Digital Design and Graphic Design: What’s the Difference?
Graphic design and digital design – are two terms that are often used interchangeably. Yet, many people are unaware of the crucial differences that separate the two.
These are two vastly creative fields in colossal demand; many businesses are in dire need of hiring a digital or graphic design agency that can help them with brand identity and communication through compelling visuals. Business messages, ideas and tone can be conveyed through engaging and evocative design, but many wonder what the differences between a graphic and digital designer are. This guide seeks to explore and answer that question.
What Does Graphic Design Involve?
Graphic design involves the fundamental principles of creative design, drawing and artistry. Historically, graphic design has been around for quite some time, with designers initially working in print media publications such as newspapers and magazines, creating striking images and logos to sit alongside their text.
Graphic design professionals typically focus on using kerning, fonts, spacing, typography and colours, often working to – or creating – bespoke style guides for companies. It’s common for designers to work in-house with companies across a broad spectrum of industries or for companies to outsource these services to a brand design agency.
Graphic Design Specialisms
It’s important to remember that graphic design isn’t solely restricted to print media, which, contrary to popular belief, is still vastly important. Nowadays, graphic design has evolved to encompass web-based applications and broader design types with specific focuses.
For example, graphic design agencies might work exclusively with clients to create visuals for specific marketing purposes or advertising campaigns, depending on the businesses they work with. You could print these visuals, digitally or both.

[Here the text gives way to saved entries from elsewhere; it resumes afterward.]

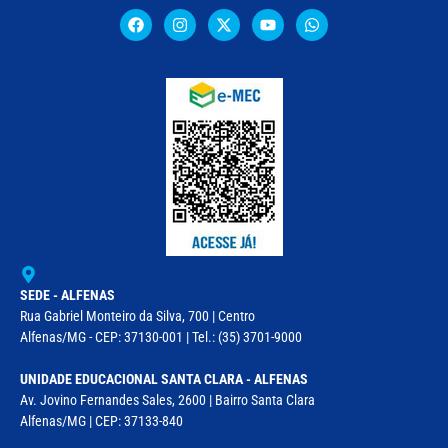
SEDE - ALFENAS
Rua Gabriel Monteiro da Silva, 700 | Centro
Alfenas/MG - CEP: 37130-001 | Tel.: (35) 3701-9000
UNIDADE EDUCACIONAL SANTA CLARA - ALFENAS
Av. Jovino Fernandes Sales, 2600 | Bairro Santa Clara
Alfenas/MG | CEP: 37133-840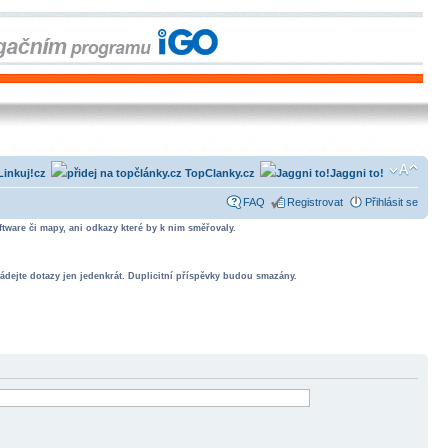
Linkuj!cz
TopClanky.cz
Jaggni to!
FAQ
Registrovat
Přihlásit se
tware či mapy, ani odkazy které by k nim směřovaly.
ádejte dotazy jen jedenkrát. Duplicitní příspěvky budou smazány.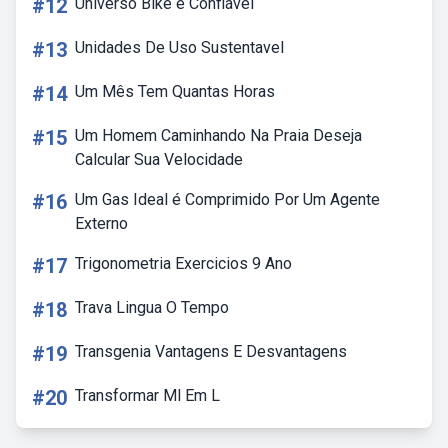
#12
Universo Bike é Confiável
#13
Unidades De Uso Sustentavel
#14
Um Mês Tem Quantas Horas
#15
Um Homem Caminhando Na Praia Deseja
Calcular Sua Velocidade
#16
Um Gas Ideal é Comprimido Por Um Agente
Externo
#17
Trigonometria Exercicios 9 Ano
#18
Trava Lingua O Tempo
#19
Transgenia Vantagens E Desvantagens
#20
Transformar Ml Em L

On the flip side, some graphic designers can work on branding and brand identity, as well as structuring the components of that identity, such as the values, tone and personality. Other designers can also focus on trying to improve user interaction and interface.
What Do Graphic Designers Create?
Below is a list of some deliverables you can expect from a graphic designer or design agency.
- Business cards
- Webpages and elements (e.g. buttons and menus)
- Static social media graphics and banners
- Branding and brand identity
- Templated mailshots or newsletters
- Style guides
What Does Digital Design Involve?
Digital designers, to their namesake, are more focused on many of the same principles as graphic designers but bring those into the digital sphere. Digital designs involve functionality and movement to some degree and may sometimes include sound effects to coincide with the visuals.
Digital designs involve additional skill sets, such as programming or coding to create animated web pages, interactive banners or 3D modelling.
Digital Design Specialisms
Digital design is a type of visual communication that instructs a digital medium or interface to perform a specific action.
For example, this could be an interactive webpage that, when a button is clicked, triggers a colourful and eye-catching alert that communicates a message, such as information about a product or service. The digital design itself could focus on the following:
- the design of the webpage;
- the functionality and colour of the button;
- the colour, sizing and typography of the alert; and
- the consistency of the overall user experience.
Some digital design specialists also have experience with audio recording, compression and mastering.
What Do Digital Designers Create?
Digital design typically involves creating the following as a guide (but might involve additional deliverables):
- Digital banner ads
- Interactive web pages or elements
- Website or UX wireframes
- Short videos
- Screen titles
- 2D or 3D modelling
- Audio and sound effects (to some degree)
Critical Differences Between Graphic and Digital Design
There is a significant overlap between what digital and graphic designers do. The main point of agreement and similarity is that both involve creating visual elements to improve user experience and brand awareness.
Whether a company brings a designer in-house or outsources services to an agency, these disciplines will involve creating designs to engage that business’ target audience.
The most crucial differences between a digital and graphic design company are as follows:
- Graphic design is primarily for static images that can be used in a print or digital sphere.
- Digital design primarily focuses on the interactivity and animation of these purely digital designs.
However, nowadays, it’s common to see companies hiring for – or commissioning – designers with the capability and experience to understand both disciplines to a degree. The design covers various responsibilities, including branding, brand identity, etc.
Both specialisms are in high demand, according to CareerFoundry. Considering how technology-driven the world is today, many companies will want a healthy mixture of static and animated content designed to stand out from their competitors.
Should You Choose Digital or Graphic Design?
The short answer is – that it depends.
Many graphic design projects nowadays have to be considered for digital distribution. For in, if your business creates a printed quarterly newsletter, you may find better results if you distribute that digitally. As such, graphic design can act as an umbrella term when describing a flexible and agile form of visual communication.
Some businesses may forgo the idea of using print media entirely to conserve resources and save costs. Instead, these companies might prefer purely digital interaction and communication. However, their strategies might only involve the creation of static imagery and nothing animated. Therefore, this involves hiring a digital designer that only uses graphic design skills.
However, this is purely hypothetical; every single business will have different needs and objectives than the next and might have to consider both options before deciding.